5. Access the Application: Open your browser and navigate to http://localhost:3000 (or the port specified by the frontend).

Exploring the Dashboard

The main dashboard provides several ways to explore and analyze user access data:

1. Statistics Overview:

   • At the top of the dashboard, you'll find summary statistics showing counts of users, groups, roles, policies, and resources from PostgreSQL, as well as node and relationship counts from Neo4j. This gives a quick overview of the data landscape.
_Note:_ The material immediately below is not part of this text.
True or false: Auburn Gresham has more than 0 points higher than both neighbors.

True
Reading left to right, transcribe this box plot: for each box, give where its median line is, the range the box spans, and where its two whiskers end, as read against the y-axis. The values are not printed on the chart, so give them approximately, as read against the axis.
2. User Access Graph Explorer:

   • This section allows you to visualize a specific user's access to resources.
   • User Search:
     • Use the "Search for a User" input bar to find users. You can enter a partial name, email, or platform-specific user ID.
     • Click "Search". A list of matching users will appear below.
     • Click on a user from the results list to select them for graph visualization.
   • Direct User ID Input:
     • Alternatively, if you know the user's global Neo4j ID (e.g., user_AWS_AROAUEXAMPLEID:username), you can enter it directly into the "Or Enter User Global ID Directly" input field and click "Visualize by ID".
   • Filtering the Graph View:
     • Platform Filter: Use the "Filter by Platform" dropdown to select a specific cloud platform (AWS, GCP, Azure, Okta) or "All Platforms". The graph will update to show resources only from the selected platform(s) that the user can access.
     • Resource Type Filter: Use the "Filter by Resource Type" input field to type a specific resource type (e.g., AWS::S3::Bucket, Okta::App, GCP::Compute::Instance). The graph will update to show only resources of that type accessible by the user, respecting the platform filter as well.
   • Graph View:
     • Once a user is selected and filters are (optionally) applied, an interactive graph is displayed.
     • The central node represents the selected user.
     • Other nodes represent resources accessible by that user, matching the filter criteria.
     • Nodes are color-coded by platform.
     • Clicking on any node in the graph will display its detailed information in a panel below the graph.
     • You can pan and zoom the graph for better exploration.

3. Detailed Access Table:

   • Below the graph explorer, the "Detailed Access Table" displays the same set of accessible resources (for the selected user and active filters) in a tabular format.
   • The table shows columns like Resource Name, Type, Platform, and the Global ID (Neo4j) of the resource.
   • This provides an alternative, list-based view of the data shown in the graph.

Data Ingestion (Admin/Setup Task)

• The backend provides API endpoints to trigger data ingestion from configured cloud platforms (AWS, GCP, Azure, Okta) and for manual JSON uploads. These are typically used during setup or for periodic data refreshes.
• Refer to the Backend API Guide for details on how to use these ingestion endpoints (e.g., via tools like Postman or cURL).

Contributing

Contributions are welcome! Please open an issue or submit a pull request for any enhancements or bug fixes.

License

This project is licensed under the MIT License. See the LICENSE file for details.